In other words, an overemphasis on risk assessment and management could have a direct impact on nurse/patient relationships if practitioners focus their interventions on these issues to the detriment of psychosocial interventions.
Holloway (1997) states that patients will benefit from a heightened awareness of risk management. The above analysis, if correct, may contradict this.
As training in this area increases, which it surely must, the expectations of patients, carers, employing authorities and the public will weigh heavily on the shoulders of clinicians who are already overworked and under stress as a consequence of existing pressures.
The consensus of opinion in the group of CPNs who attended my course was that busy mental health nurses may well choose the path of least resistance, which could be detrimental to clients. Unless additional resources are provided to meet the increasing burden, individual practitioners might easily settle for the 'safest' options, very few of which are likely to include clients' and carers' autonomy and increased choice.
Every mental health professional walks the tightrope in a world in which blame and culpability await anybody who cannot prove that every stone was turned, every 'i' dotted and 't' crossed regarding any violent incident or dangerous behaviour that could potentially have been avoided, according to Prins (1996).
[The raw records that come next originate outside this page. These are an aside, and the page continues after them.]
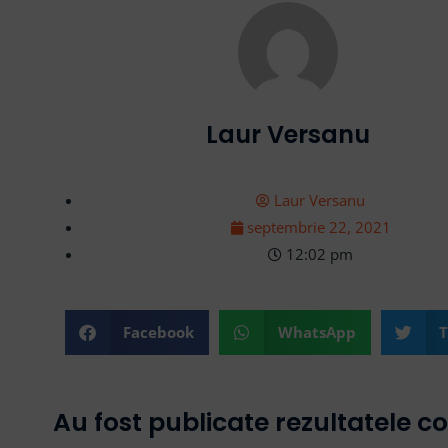
Laur Versanu
Laur Versanu
septembrie 22, 2021
12:02 pm
Facebook
WhatsApp
T
Au fost publicate rezultatele c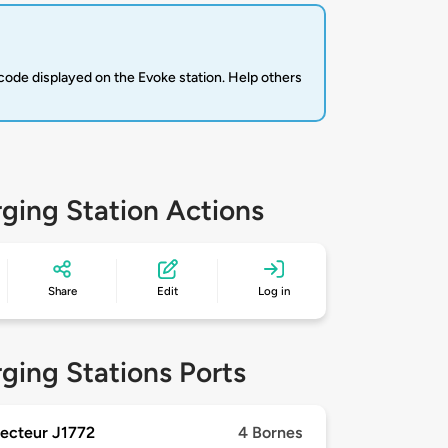
code displayed on the Evoke station. Help others
ging Station Actions
Share
Edit
Log in
ging Stations Ports
ecteur J1772
4 Bornes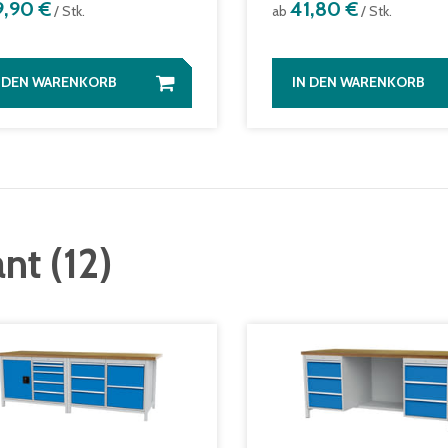
9,90 €
41,80 €
/ Stk.
ab
/ Stk.
N DEN WARENKORB
IN DEN WARENKORB
ant
(
12
)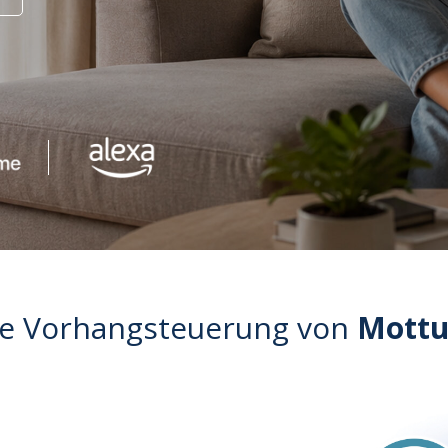
ie Vorhangsteuerung von
Mottu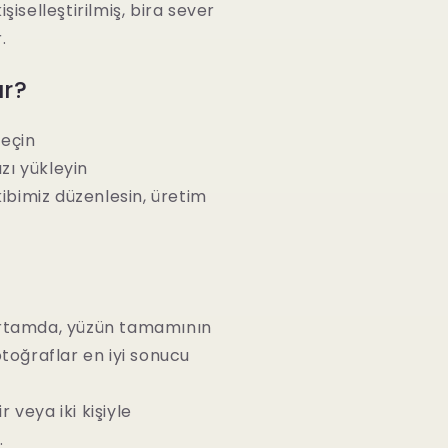
işiselleştirilmiş, bira sever
.
ır?
seçin
zı yükleyin
ibimiz düzenlesin, üretim
ortamda, yüzün tamamının
toğraflar en iyi sonucu
 veya iki kişiyle
.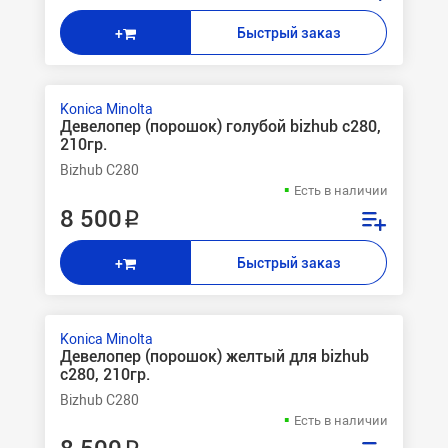
Быстрый заказ
+
Konica Minolta
Девелопер (порошок) голубой bizhub c280,
210гр.
Bizhub C280
Есть в наличии
8 500 ₽
Быстрый заказ
+
Konica Minolta
Девелопер (порошок) желтый для bizhub
c280, 210гр.
Bizhub C280
Есть в наличии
Nurses are very aware of the importance of risk assessment and management, and realise that they must, with the use of evidence-based tools, attempt to quantify the probability of future behaviours to ensure that informed decisions about tomorrow are made today (Rose, 1998). However, we are also entitled to point out the difficulties of embracing an approach that requires so much extra work, particularly with regard to its administration.
I have read countless articles and chapters and have discussed and debated issues of risk management with peers and lecturers. Despite this, I could not confidently predict the dangerousness of individual patients.
Predicting behaviour will never be an exact science because of the many variables involved when dealing with complex individuals in environments and circumstances which are impossible to control.
Inquiries are always 'wise after the event' and can make fools out of the most experienced practitioners.
Unfortunately, psychiatry and the justice system speak different languages, leading practitioners to feel increasingly vulnerable in a developing culture of blame and litigation.
If mental health practitioners are to feel safe and secure in their working environment in today's climate, they must be given a platform on which to highlight the grey areas in this black-and-white world, particularly to the people who set the psychiatric care agenda.
I consider myself to be an experienced mental health nurse, but could never feel confident enough to predict the future behaviours of my clients.
And I am in good company, as the late Patrick McGrath, for many years medical superintendent at Broadmoor Hospital, Crowthorne, once said: 'Half of my patients could be discharged, the problem is, I could not say which half.' (Prins, 1996).